> EXERCISE DATA

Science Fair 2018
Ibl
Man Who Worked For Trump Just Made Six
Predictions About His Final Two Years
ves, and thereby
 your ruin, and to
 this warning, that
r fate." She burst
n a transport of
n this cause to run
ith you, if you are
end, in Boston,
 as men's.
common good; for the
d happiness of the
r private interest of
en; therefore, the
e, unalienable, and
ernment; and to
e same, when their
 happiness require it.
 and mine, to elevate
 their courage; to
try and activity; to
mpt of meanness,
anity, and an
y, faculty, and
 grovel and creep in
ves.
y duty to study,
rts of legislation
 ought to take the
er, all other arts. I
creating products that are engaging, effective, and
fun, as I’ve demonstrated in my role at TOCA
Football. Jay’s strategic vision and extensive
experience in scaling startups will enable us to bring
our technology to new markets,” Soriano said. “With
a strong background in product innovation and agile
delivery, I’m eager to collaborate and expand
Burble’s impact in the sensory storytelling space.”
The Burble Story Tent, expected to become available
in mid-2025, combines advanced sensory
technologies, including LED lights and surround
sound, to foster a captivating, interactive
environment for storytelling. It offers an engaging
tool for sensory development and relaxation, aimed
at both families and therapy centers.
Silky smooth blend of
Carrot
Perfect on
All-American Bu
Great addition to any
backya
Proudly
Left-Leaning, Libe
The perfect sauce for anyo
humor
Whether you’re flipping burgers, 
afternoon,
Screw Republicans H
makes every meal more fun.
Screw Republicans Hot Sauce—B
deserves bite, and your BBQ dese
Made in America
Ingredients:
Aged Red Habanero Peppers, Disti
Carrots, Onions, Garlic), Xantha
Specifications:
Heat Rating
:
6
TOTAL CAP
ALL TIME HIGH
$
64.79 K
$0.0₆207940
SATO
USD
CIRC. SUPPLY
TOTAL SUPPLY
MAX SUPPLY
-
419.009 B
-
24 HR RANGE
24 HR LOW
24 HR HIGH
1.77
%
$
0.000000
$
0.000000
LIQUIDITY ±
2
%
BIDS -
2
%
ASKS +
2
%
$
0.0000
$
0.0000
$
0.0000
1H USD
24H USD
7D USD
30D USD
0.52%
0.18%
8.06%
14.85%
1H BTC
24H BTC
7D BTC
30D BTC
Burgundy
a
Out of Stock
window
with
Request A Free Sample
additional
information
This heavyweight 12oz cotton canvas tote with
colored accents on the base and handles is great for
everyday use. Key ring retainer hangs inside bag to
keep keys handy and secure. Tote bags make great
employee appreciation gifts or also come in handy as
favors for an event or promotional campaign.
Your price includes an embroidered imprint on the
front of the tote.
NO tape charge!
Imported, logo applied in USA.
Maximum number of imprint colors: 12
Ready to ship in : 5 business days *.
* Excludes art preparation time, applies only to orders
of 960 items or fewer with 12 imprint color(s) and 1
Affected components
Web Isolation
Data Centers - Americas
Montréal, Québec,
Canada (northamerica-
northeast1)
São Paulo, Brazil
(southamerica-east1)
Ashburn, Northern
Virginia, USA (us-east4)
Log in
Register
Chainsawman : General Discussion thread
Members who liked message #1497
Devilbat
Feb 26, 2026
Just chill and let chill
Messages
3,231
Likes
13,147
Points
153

> TASK DETAILS
Take the listing above and set it down exactly.

> SOLUTION TO THE EXERCISE
Science Fair 2018
Ibl
Man Who Worked For Trump Just Made Six
Predictions About His Final Two Years
ves, and thereby
 your ruin, and to
 this warning, that
r fate." She burst
n a transport of
n this cause to run
ith you, if you are
end, in Boston,
 as men's.
common good; for the
d happiness of the
r private interest of
en; therefore, the
e, unalienable, and
ernment; and to
e same, when their
 happiness require it.
 and mine, to elevate
 their courage; to
try and activity; to
mpt of meanness,
anity, and an
y, faculty, and
 grovel and creep in
ves.
y duty to study,
rts of legislation
 ought to take the
er, all other arts. I
creating products that are engaging, effective, and
fun, as I’ve demonstrated in my role at TOCA
Football. Jay’s strategic vision and extensive
experience in scaling startups will enable us to bring
our technology to new markets,” Soriano said. “With
a strong background in product innovation and agile
delivery, I’m eager to collaborate and expand
Burble’s impact in the sensory storytelling space.”
The Burble Story Tent, expected to become available
in mid-2025, combines advanced sensory
technologies, including LED lights and surround
sound, to foster a captivating, interactive
environment for storytelling. It offers an engaging
tool for sensory development and relaxation, aimed
at both families and therapy centers.
Silky smooth blend of
Carrot
Perfect on
All-American Bu
Great addition to any
backya
Proudly
Left-Leaning, Libe
The perfect sauce for anyo
humor
Whether you’re flipping burgers, 
afternoon,
Screw Republicans H
makes every meal more fun.
Screw Republicans Hot Sauce—B
deserves bite, and your BBQ dese
Made in America
Ingredients:
Aged Red Habanero Peppers, Disti
Carrots, Onions, Garlic), Xantha
Specifications:
Heat Rating
:
6
TOTAL CAP
ALL TIME HIGH
$
64.79 K
$0.0₆207940
SATO
USD
CIRC. SUPPLY
TOTAL SUPPLY
MAX SUPPLY
-
419.009 B
-
24 HR RANGE
24 HR LOW
24 HR HIGH
1.77
%
$
0.000000
$
0.000000
LIQUIDITY ±
2
%
BIDS -
2
%
ASKS +
2
%
$
0.0000
$
0.0000
$
0.0000
1H USD
24H USD
7D USD
30D USD
0.52%
0.18%
8.06%
14.85%
1H BTC
24H BTC
7D BTC
30D BTC
Burgundy
a
Out of Stock
window
with
Request A Free Sample
additional
information
This heavyweight 12oz cotton canvas tote with
colored accents on the base and handles is great for
everyday use. Key ring retainer hangs inside bag to
keep keys handy and secure. Tote bags make great
employee appreciation gifts or also come in handy as
favors for an event or promotional campaign.
Your price includes an embroidered imprint on the
front of the tote.
NO tape charge!
Imported, logo applied in USA.
Maximum number of imprint colors: 12
Ready to ship in : 5 business days *.
* Excludes art preparation time, applies only to orders
of 960 items or fewer with 12 imprint color(s) and 1
Affected components
Web Isolation
Data Centers - Americas
Montréal, Québec,
Canada (northamerica-
northeast1)
São Paulo, Brazil
(southamerica-east1)
Ashburn, Northern
Virginia, USA (us-east4)
Log in
Register
Chainsawman : General Discussion thread
Members who liked message #1497
Devilbat
Feb 26, 2026
Just chill and let chill
Messages
3,231
Likes
13,147
Points
153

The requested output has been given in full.